Would you write out the lines from the one containing "middle mcp: (407, 106)" to the end of the records below, exactly and in full, please?

- Opening Delimiter -

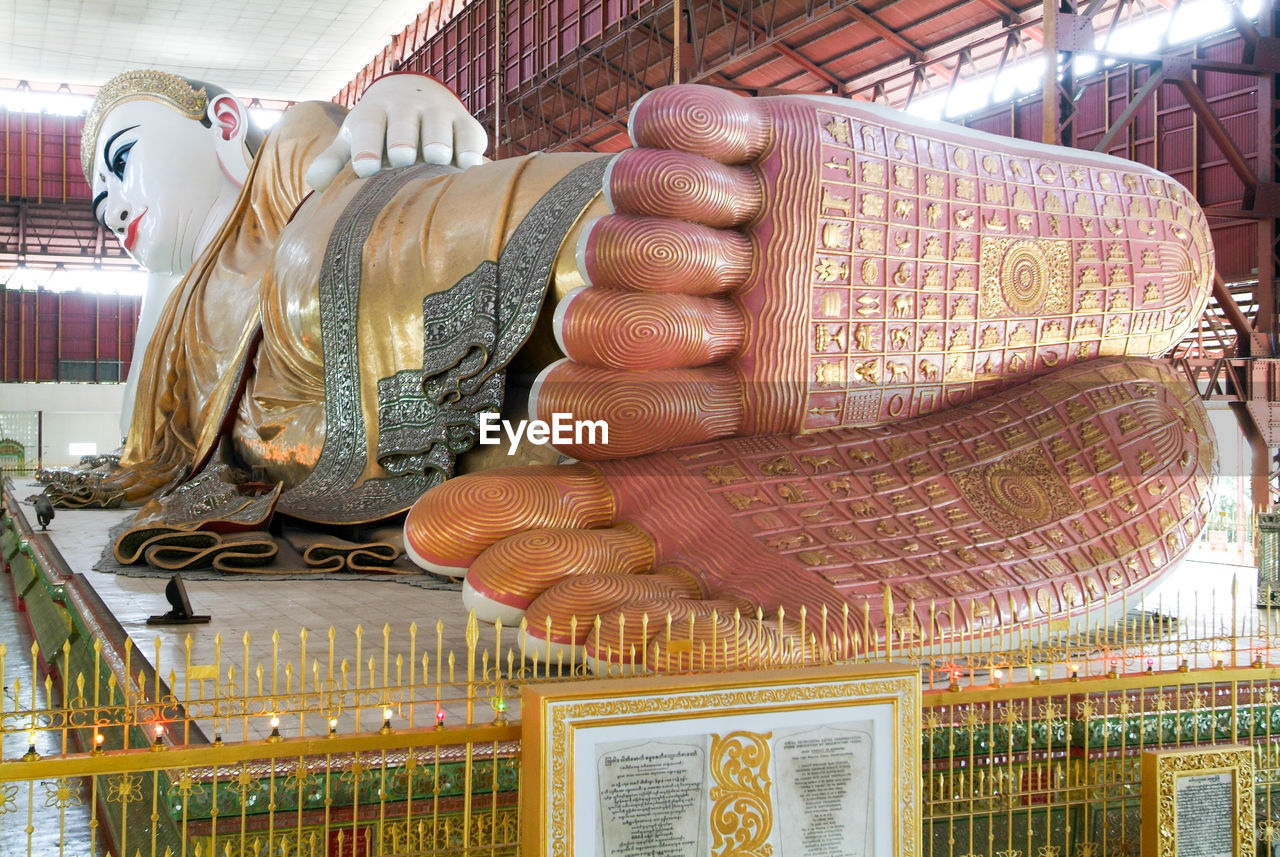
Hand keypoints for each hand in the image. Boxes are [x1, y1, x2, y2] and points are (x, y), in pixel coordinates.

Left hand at [305, 73, 487, 189]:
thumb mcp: (354, 139)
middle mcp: (407, 106)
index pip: (368, 125)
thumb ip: (334, 161)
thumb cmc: (380, 130)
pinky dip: (470, 148)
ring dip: (439, 140)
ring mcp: (438, 112)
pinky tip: (469, 166)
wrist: (417, 96)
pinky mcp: (466, 123)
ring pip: (439, 123)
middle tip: (402, 157)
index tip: (365, 168)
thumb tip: (314, 185)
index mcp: (374, 112)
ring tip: (438, 159)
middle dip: (402, 137)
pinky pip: (470, 133)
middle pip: (403, 120)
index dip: (366, 145)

- Closing Delimiter -

* **RESULT OF THE TASK**:
middle mcp: (407, 106)
index pip: (368, 125)
thumb ip: (334, 161)
thumb cmc: (380, 130)
pinky dip: (470, 148)
ring dip: (439, 140)
ring mcp: (438, 112)
pinky tip: (469, 166)
wrist: (417, 96)
pinky mcp: (466, 123)
ring pip: (439, 123)
middle tip: (402, 157)
index tip: (365, 168)
thumb tip: (314, 185)
index mcp: (374, 112)
ring tip: (438, 159)
middle dip: (402, 137)
pinky pip: (470, 133)
middle pip: (403, 120)
index dip: (366, 145)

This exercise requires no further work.